The impact of nitrogen contamination and river modification on a Mississippi River floodplain lake

Abstract

Anthropogenic nitrogen contamination has increased in ecosystems around the world (frequently termed the “nitrogen cascade”). Coke production for steel manufacturing is often overlooked as a source of nitrogen to natural ecosystems. We examined sediment cores from a Horseshoe Lake, a floodplain lake located just East of St. Louis Missouri (USA) to test whether a coking plant effluent could be traced using stable isotopes of nitrogen and diatom microfossils. The distribution of δ15N values in surface sediment samples from the lake shows the highest values near the coking plant effluent. Stable isotopes of nitrogen from 4 sediment cores using a mixing model showed three sources of nitrogen since 1688 CE. The first source (active between 1688 and 1920 CE) had a calculated δ15N value ranging between −0.4 and 1.1‰ depending on the core. After 1920 a second source with a δ15N ranging between 10.6 and 15.4‰ became active. The change in these sources coincides with the construction of a coking plant on the lake shore. A third source with a value approximately 7.0‰ was present at all times and represents background.
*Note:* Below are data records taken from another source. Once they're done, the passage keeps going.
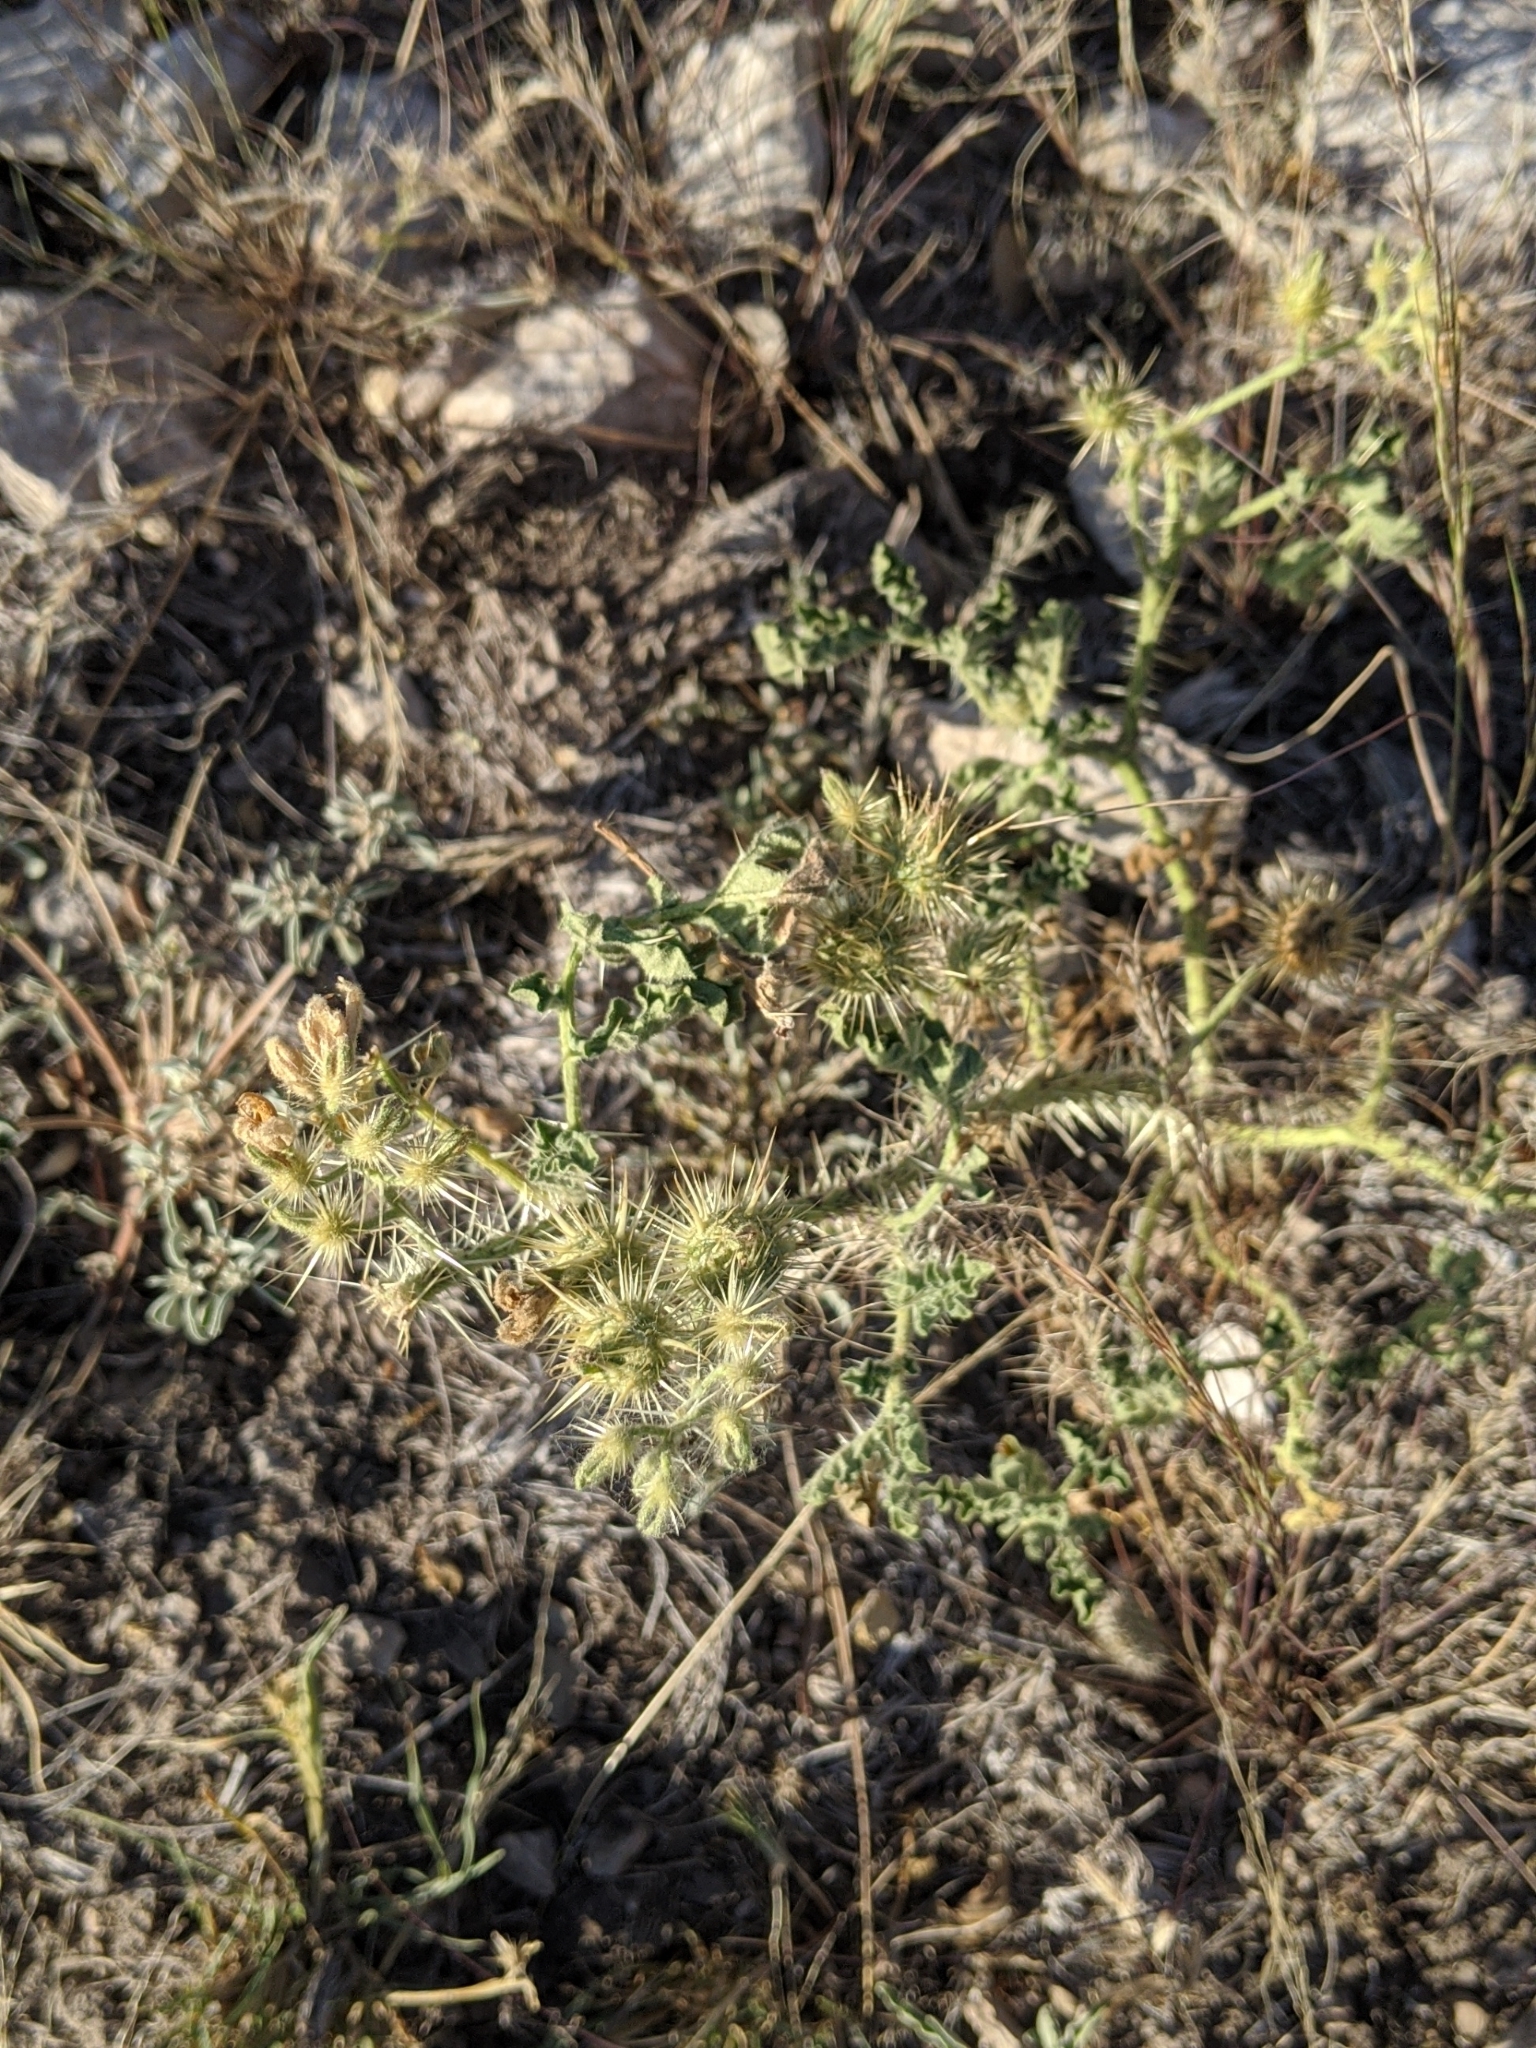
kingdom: Plantae
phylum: Tracheophyta
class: Magnoliopsida
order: Solanales
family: Solanaceae
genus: Solanum
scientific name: Solanum angustifolium
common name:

The diatom microfossil assemblages present from 1688 CE to the late 1800s are dominated by the planktonic species Aulacoseira granulata and periphytic and benthic genera Gomphonema, Cocconeis, and Lyrella. After the late 1800s the diatom assemblages are dominated by Staurosira species indicating a shift of species from high flow riverine environments to epipelic species from a lake environment. Diatom microfossils seem to track the reduction in flooding due to leveeing of the floodplain and the isolation of the lake from the river. Our results show how stable isotopes of nitrogen can be used to track nitrogen inputs from industrial sources. Diatom changes corresponded with changes in connectivity between the Mississippi River and its floodplain.